INSTRUCTION:
Look through the lines below and copy each one that includes "обмене".

EXTRACTED INFORMATION:
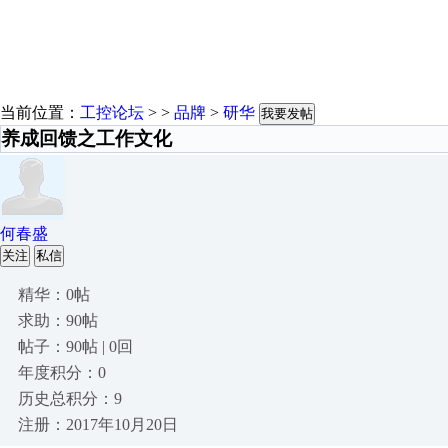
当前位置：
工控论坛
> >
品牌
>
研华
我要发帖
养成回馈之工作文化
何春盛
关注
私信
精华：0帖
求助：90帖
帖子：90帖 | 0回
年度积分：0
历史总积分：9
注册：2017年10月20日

...

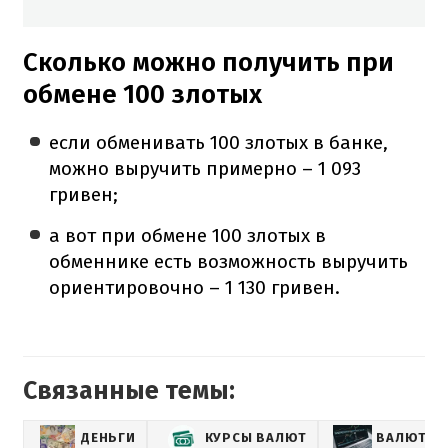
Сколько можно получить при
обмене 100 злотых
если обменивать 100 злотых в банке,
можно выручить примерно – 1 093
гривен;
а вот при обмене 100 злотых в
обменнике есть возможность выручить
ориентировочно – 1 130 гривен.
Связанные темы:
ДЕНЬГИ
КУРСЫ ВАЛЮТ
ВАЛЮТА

---

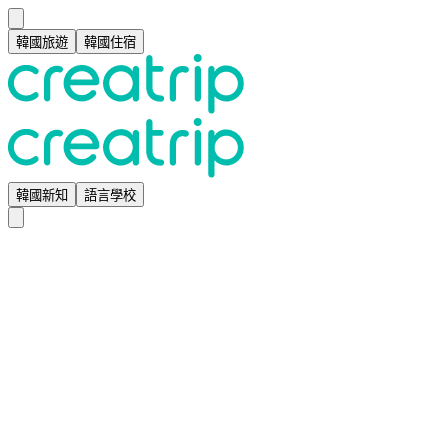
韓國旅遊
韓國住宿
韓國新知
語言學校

WRITTEN RESPONSE:
обмене 100 злотых
а вот при обмене 100 злотых в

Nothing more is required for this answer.